■ **Texto**:
|---|

La historia de las grandes tragedias de los últimos siglos, en todo el mundo, ha empezado siempre en nombre de la liberación de los oprimidos y de la instauración de un reino de libertad, igualdad y fraternidad.
El desconocimiento de la historia o la reducción de la historia a mito, produce siempre nuevas tragedias.
3. Es importante que Mons. Antonini hable de "la falta de una cierta Teología de la Liberación".
Para mí, y esto ya lo escribí, no es correcto hablar tout court (sin matizar) de Teología de la Liberación.
El texto de Juan Pablo II, citado por el Nuncio Apostólico, me parece sumamente significativo. Sobre todo allá donde el Papa afirma que "la Teología de la Liberación no solo es oportuna, sino útil y necesaria".
Esto quiere decir que siempre se debe trabajar haciendo distinciones y explicaciones terminológicas, y teniendo en cuenta el uso histórico y contextualizado de una determinada expresión.
Es verdad que, en el uso actual, por "Teología de la Liberación" se entiende, hoy, un cierto pensamiento dominante. Pero es verdad, también, que esto no es el único en el interior de la Teología de la Liberación (por eso, yo preferiría hablar al plural de Teologías de la Liberación).
A propósito, Mons. Antonini ha citado a Clodovis Boff (hermano de Leonardo Boff).
Clodovis Boff - considerado uno de los teólogos más destacados en Brasil y muy conocido en todo el mundo -, en un artículo publicado en el otoño 2007 en la "Revista Eclesiástica Brasileira" (dirigida desde 1972 hasta 1986 por su hermano Leonardo), habla sobre "el error de principio". El error fatal, para Clodovis Boff, consiste en colocar al pobre como primer principio operativo de la teología, substituyéndolo a Dios. "El principio-Cristo incluye siempre al pobre, sin que el principio-pobre incluya necesariamente a Cristo. ... La fuente original de la teología no es otra que la fe en Cristo".
4. Si se lee atentamente, se constata que la homilía de Mons. Antonini ha salvaguardado, como lo han hecho Juan Pablo II, Benedicto XVI y Aparecida, el compromiso y la opción preferencial por los pobres, y ha puesto en claro qué es y lo que no es la teología.
"Cristo, encontrado y seguido, - concluye Mons. Antonini - es el principio determinante de todo lo demás".

|---|

■ **Datos de origen**:
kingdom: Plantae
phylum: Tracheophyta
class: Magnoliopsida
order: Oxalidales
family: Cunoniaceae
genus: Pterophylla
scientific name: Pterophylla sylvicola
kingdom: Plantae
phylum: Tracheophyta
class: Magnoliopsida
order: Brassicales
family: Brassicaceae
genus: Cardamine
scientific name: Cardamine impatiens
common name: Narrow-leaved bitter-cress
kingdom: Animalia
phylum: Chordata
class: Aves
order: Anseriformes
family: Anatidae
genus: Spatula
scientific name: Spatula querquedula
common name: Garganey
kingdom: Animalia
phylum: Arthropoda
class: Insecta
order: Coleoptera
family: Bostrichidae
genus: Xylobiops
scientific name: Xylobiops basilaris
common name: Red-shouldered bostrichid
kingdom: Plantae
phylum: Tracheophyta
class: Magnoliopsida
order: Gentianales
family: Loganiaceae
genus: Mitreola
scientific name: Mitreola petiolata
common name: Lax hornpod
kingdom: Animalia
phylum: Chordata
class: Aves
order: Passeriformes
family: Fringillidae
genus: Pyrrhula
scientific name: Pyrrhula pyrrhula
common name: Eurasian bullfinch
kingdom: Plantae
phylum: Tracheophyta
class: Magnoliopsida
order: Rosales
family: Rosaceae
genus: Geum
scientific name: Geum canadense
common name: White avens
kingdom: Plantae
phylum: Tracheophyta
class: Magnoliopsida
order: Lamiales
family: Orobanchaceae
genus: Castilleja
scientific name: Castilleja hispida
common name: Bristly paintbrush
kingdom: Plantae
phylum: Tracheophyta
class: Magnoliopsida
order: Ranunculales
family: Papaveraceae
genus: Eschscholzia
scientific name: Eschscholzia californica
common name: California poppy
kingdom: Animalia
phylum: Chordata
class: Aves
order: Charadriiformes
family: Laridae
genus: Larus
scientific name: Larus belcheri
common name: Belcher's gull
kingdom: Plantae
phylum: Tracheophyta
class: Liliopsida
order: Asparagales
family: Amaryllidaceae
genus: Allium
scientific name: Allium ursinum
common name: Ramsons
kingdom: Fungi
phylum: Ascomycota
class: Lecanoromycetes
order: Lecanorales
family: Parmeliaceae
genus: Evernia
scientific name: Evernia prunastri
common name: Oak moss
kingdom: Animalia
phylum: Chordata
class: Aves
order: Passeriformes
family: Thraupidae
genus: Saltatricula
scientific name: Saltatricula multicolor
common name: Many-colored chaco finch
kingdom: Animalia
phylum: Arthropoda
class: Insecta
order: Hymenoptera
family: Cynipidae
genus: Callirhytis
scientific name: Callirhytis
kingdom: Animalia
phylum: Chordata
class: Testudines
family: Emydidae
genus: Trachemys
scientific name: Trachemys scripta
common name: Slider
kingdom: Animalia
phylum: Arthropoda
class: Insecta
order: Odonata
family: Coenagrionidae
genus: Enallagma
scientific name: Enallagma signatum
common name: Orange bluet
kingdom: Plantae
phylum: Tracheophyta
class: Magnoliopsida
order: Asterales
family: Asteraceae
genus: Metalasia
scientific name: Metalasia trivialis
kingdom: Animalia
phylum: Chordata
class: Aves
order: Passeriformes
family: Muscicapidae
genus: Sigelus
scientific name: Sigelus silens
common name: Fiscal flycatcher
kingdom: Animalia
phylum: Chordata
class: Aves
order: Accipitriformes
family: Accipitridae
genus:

|---|

■ **Lista de tareas**:
(a) Responde con datos del texto sobre la Teología de la Liberación:
(i) ¿Qué Papa afirmó que "la Teología de la Liberación no solo es oportuna, sino útil y necesaria"?
(ii) ¿De quién es hermano Clodovis Boff?
(iii) ¿En qué revista publicó Clodovis Boff su artículo del otoño 2007?
(b) Edita el fragmento del texto sobre la Teología de la Liberación que empieza con "3. Es importante" y termina con "una determinada expresión.": escríbelo de nuevo poniendo "muy" en lugar de "sumamente".

■ **Respuestas dadas**:
(a)
(i) Juan Pablo II.
(ii) De Leonardo Boff.
(iii) En la "Revista Eclesiástica Brasileira".

(b)
3. Es importante que Mons. Antonini hable de "la falta de una cierta Teología de la Liberación".
Para mí, y esto ya lo escribí, no es correcto hablar tout court (sin matizar) de Teología de la Liberación.
El texto de Juan Pablo II, citado por el Nuncio Apostólico, me parece muy significativo. Sobre todo allá donde el Papa afirma que "la Teología de la Liberación no solo es oportuna, sino útil y necesaria".
Esto quiere decir que siempre se debe trabajar haciendo distinciones y explicaciones terminológicas, y teniendo en cuenta el uso histórico y contextualizado de una determinada expresión.